Californiadecks said:


> San Diego Gas and Electric was out on one of my jobs today, hooking up service to my panel. This is how they did it.
> 
> Is this safe?
> 
> ...


I've never seen an in-line splice on a high voltage wire. Those are up higher.
Non conductive ladder. :thumbup:


----------



## TLP (Jun 17, 2013)

Inner10 said:


> You lean the ladder on the steel guy wire not the zapper.


Not a 'guy' wire in the OP pic, but yeah if you lean an aluminum ladder on steel it has 1/40th the electrical conductivity of AL and would be an insulator. I'd personally prefer a plastic insulated transmission line with a fiberglass ladder, but to each their own let us know how that works out for ya! :laughing:


----------



## TLP (Jun 17, 2013)

Californiadecks said:


> SDG&E is separate from the city


I was out there last year when a lot of SD went black. Lots of finger pointing. Some grid in AZ or CO I forgot that feeds SD as last on the food chain or something like that, did something wrong. It was all over the news. Perhaps you recall.

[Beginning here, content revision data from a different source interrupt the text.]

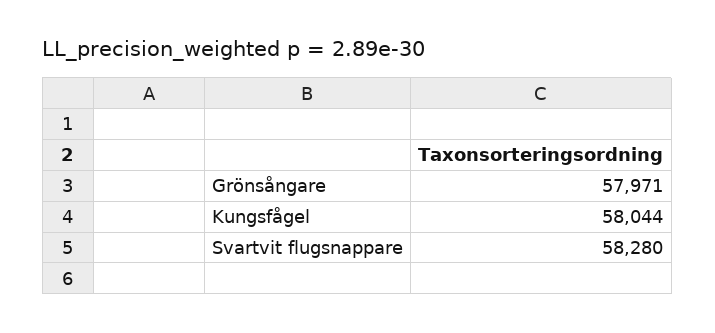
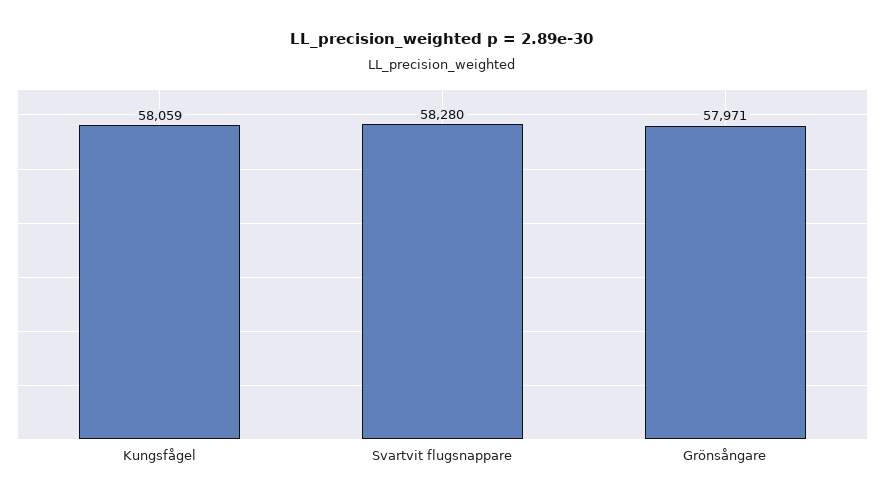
  {
    "Grönsångare": 57971,
-   "Kungsfågel": 58044,
+   "Kungsfågel": 58059,
    "Svartvit flugsnappare": 58280
  }

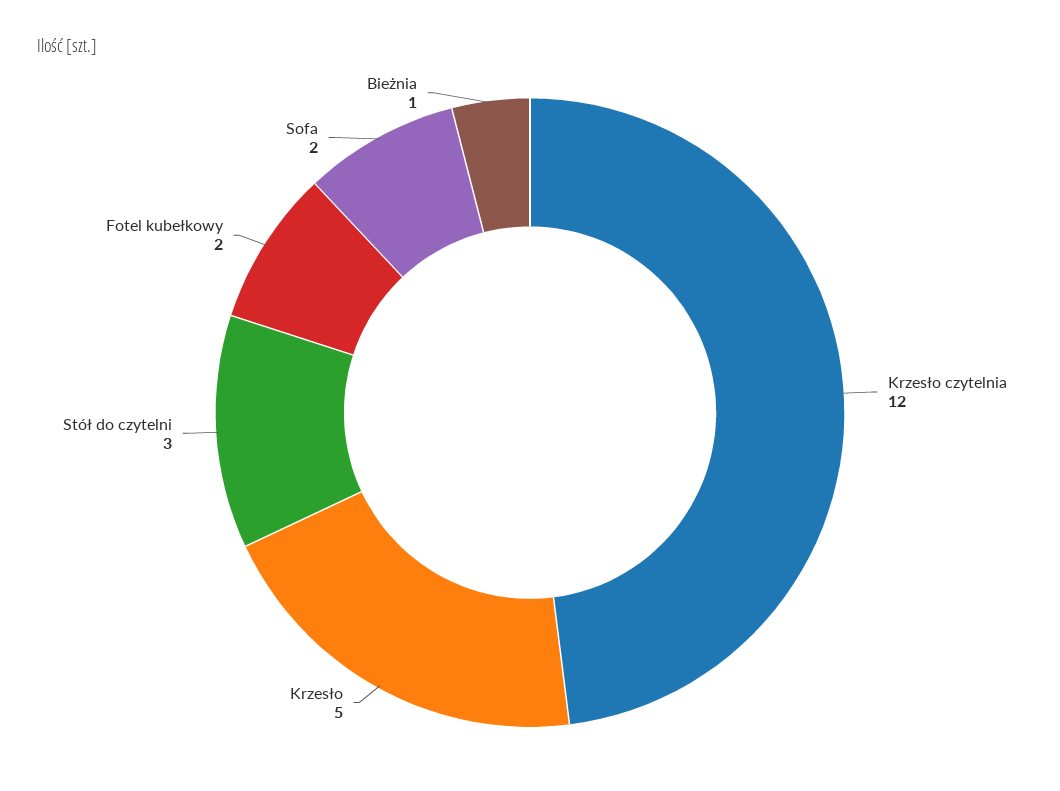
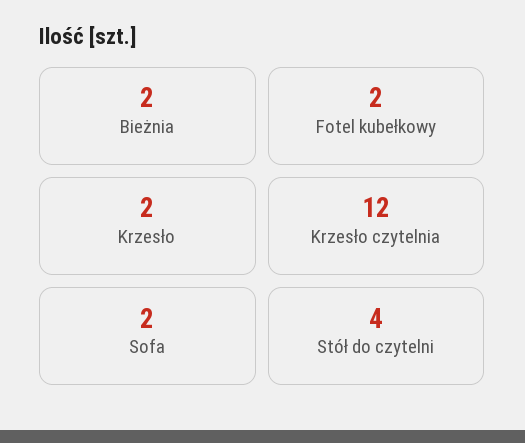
  {
    "Krzesło czytelnia": 12,
-   "Krzesło": 5,
+   "Krzesło": 2,
-   "Stół do czytelni": 3,
+   "Stół do czytelni": 4,
    "Fotel kubełkowy": 2,
    "Sofa": 2,
-   "Bieżnia": 1
+   "Bieżnia": 2
  }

Someone on a ladder probably got fried and they didn't want to admit it


----------



## Inner10 (Mar 12, 2009)

TLP said:


> Not a 'guy' wire in the OP pic, but yeah if you lean an aluminum ladder on steel it has 1/40th the electrical conductivity of AL and would be an insulator. I'd personally prefer a plastic insulated transmission line with a fiberglass ladder, but to each their own let us know how that works out for ya! :laughing:


It looked like the steel guy wire below the high voltage was taking the brunt of the weight.


----------



## Red Adobe (Jul 26, 2008)

I have 28 ft er with hooks (used to do cable audits and the like) I feel safer on the line itself then in a bucket that night blow into a line when i wasnt ready.
Main thing is knowing how to handle and set the ladder in midair.


----------



## WarriorWithWood (Jun 30, 2007)

looks like the conductors stopped at the last house and he leaning on the guide wire. I've done it but my ladder has hooks and its fiberglass. Its not a big deal if done properly and those guide wires are designed to hold a hell of a lot more weight than I could ever put on it.


----------



## tedanderson (May 19, 2010)

The cable guys around here do it all the time. 

An oldtimer that worked for the phone company (back when it was the "Bell System") told me that before you prop the ladder against the cable, you are supposed to throw a rope over it and test the strength using your own body weight. 

He said that if you tie a loop in one end of the rope, put your foot in it, and then suspend yourself in mid air by holding the other end of the rope, you should be OK if you don't experience any problems. :laughing: I liked how he said you SHOULD be OK.


----------